From the passage on specifying multiple input files, return the stretch that begins at the words "Note that fileNames" and stops after "output file size).". Copy it word for word.

DOCUMENT TEXT>
--- START ---

Note that fileNames is expecting a vstring, which stands for “vector of strings”. So these configuration files can easily support running over multiple input files (with the obvious increase in run time and output file size).

Multiple files can be specified as a comma-separated list (cms.vstring('file1.root', 'file2.root')), or by reading an entire text file with one ROOT file per line:

# Define files of dataset
files = FileUtils.loadListFromFile("data/CMS_MonteCarlo2012_Summer12_DR53X_TTbar_8TeV-Madspin_aMCatNLO-herwig_AODSIM_PU_S10_START53_V19-v2_00000_file_index.txt")

files.extend(FileUtils.loadListFromFile("data/CMS_MonteCarlo2012_Summer12_DR53X_TTbar_8TeV-Madspin_aMCatNLO-herwig_AODSIM_PU_S10_START53_V19-v2_20000_file_index.txt"))

process.source = cms.Source(
   "PoolSource", fileNames=cms.untracked.vstring(*files))

These .txt files live in the data/ subdirectory and contain “eospublic” links to all the ROOT files in a sample.

--- END ---

SOURCE INFORMATION>
--- START ---

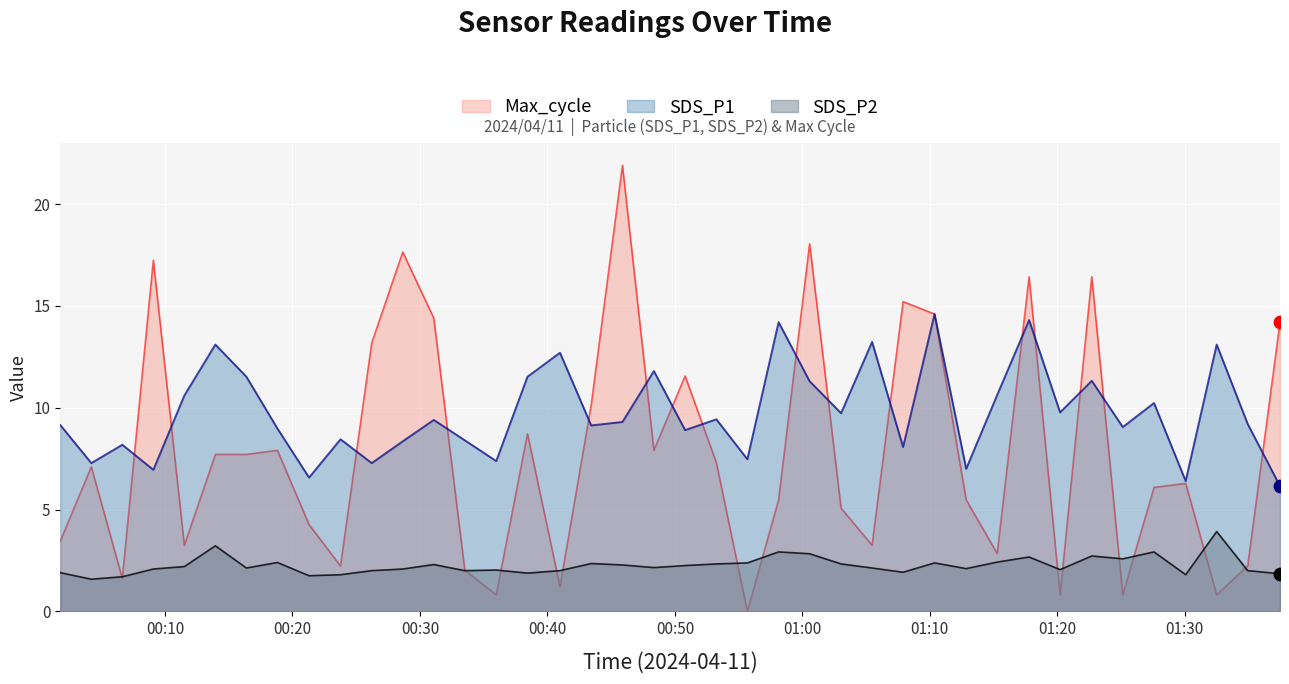

What are all the series names shown in the legend?

Max_cycle, SDS_P1, SDS_P2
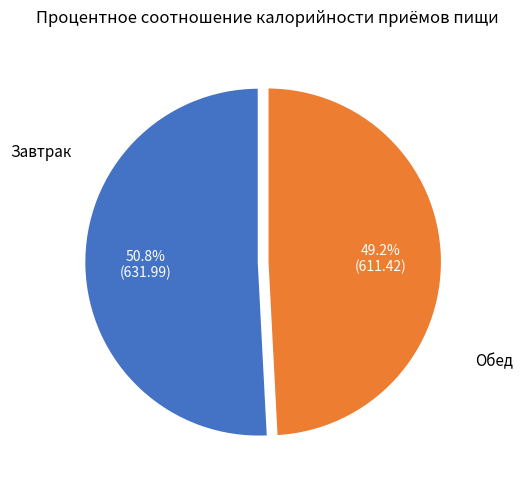

To the nearest percent, what is the average slice percentage?

50%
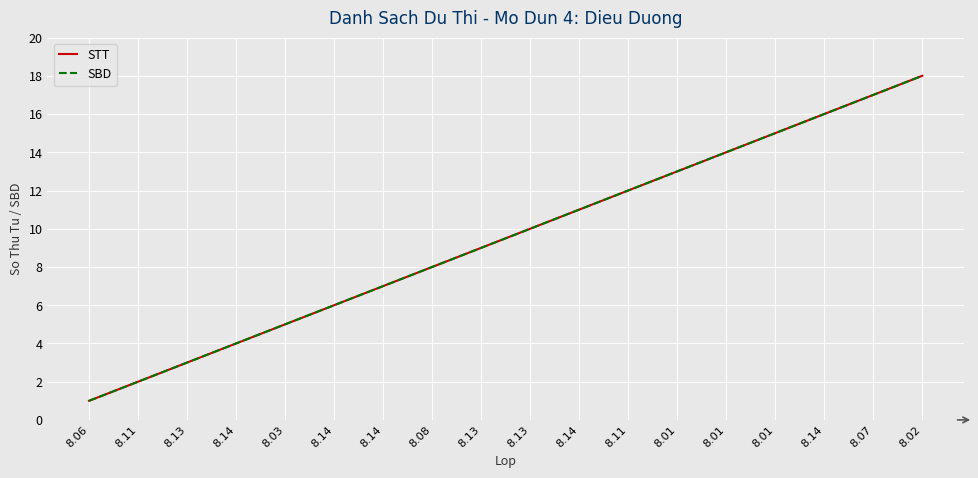

Does the chart display data point markers on the line(s)?

No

--- END ---

TASK SOLUTION>
Note that fileNames is expecting a vstring, which stands for “vector of strings”. So these configuration files can easily support running over multiple input files (with the obvious increase in run time and output file size).